QUOTED PASSAGE section start
MrsMaynardKeenan · 23/09/2023 20:21

@Hairymaclaryfromdonaldsonsdairy

@Boxoftricksanstreats

what is stopping you both from leaving if you dont mind me asking?

And anyone else who seems to be thinking of heading out the door...

Boxoftricksanstreats · 23/09/2023 21:43

I am literally hanging on by a thread after more than two decades.
I believe that we may not still be together in 6 months . Because I have finally run out of ability to forgive and am anticipating the next inevitable horrible response to a need of mine

BlueTick · 24/09/2023 09:15

This reply has been withdrawn

The OP has privacy concerns and so we've agreed to take this down.

BlueTick · 24/09/2023 09:16

This reply has been withdrawn

The OP has privacy concerns and so we've agreed to take this down.

OP posts:
Joy69 · 26/10/2023 07:33

This might seem like a stupid question but does anyone notice that their partners autistic traits have got worse as they have got older ( as in 60's). My partner seems more sensitive to noise than before, is less willing to attempt to socialise, & is more obsessive with his routines. He has had a life change ( for the better) so maybe he's relaxing & not masking as much ??? I am concerned that he will happily go completely in to himself, which I'm not sure is healthy either? We don't live together, which works for us, but have been together a few years now.

Twazique · 26/10/2023 10:24

Yes! I think he has become more himself.

ontetwo3 · 26/10/2023 13:49

@Joy69 This is something that I am interested in. My partner has autism and serious mental illness, but for most of our 25 year marriage, he looked and behaved significantly younger than me. In many ways, he was like a teenager in terms of his behaviour.
QUOTED PASSAGE section end
PROVIDED MATERIAL section start
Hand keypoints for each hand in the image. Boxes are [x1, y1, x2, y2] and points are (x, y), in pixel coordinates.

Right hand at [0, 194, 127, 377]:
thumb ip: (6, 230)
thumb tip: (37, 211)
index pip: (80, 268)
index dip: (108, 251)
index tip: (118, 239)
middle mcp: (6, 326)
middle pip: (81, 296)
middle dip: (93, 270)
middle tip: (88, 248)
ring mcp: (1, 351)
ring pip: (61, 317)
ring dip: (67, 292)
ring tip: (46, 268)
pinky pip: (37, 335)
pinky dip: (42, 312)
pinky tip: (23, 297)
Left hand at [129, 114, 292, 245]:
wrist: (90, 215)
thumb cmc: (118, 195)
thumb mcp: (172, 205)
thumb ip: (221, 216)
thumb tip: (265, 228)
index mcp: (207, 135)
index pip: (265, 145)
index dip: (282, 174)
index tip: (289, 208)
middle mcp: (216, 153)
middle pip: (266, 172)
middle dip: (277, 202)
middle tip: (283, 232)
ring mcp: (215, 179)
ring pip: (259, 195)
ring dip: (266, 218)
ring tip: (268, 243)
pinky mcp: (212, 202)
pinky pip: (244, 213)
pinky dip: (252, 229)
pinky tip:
PROVIDED MATERIAL section end
PROBLEMS TO SOLVE.
1 – Please translate this sentence from the forum thread into Spanish: "We don't live together, which works for us, but have been together a few years now."
2 – Answer these questions from the forum thread:
(a) At what time on 23/09/2023 did Boxoftricksanstreats post?
(b) What reason is given for taking down the two BlueTick replies?
(c) How many years long is ontetwo3's marriage?

EXERCISE RESULTS.
1 – No vivimos juntos, lo cual nos funciona, pero ya llevamos algunos años juntos.

2 –
(a) 21:43
(b) The OP has privacy concerns.
(c) 25 years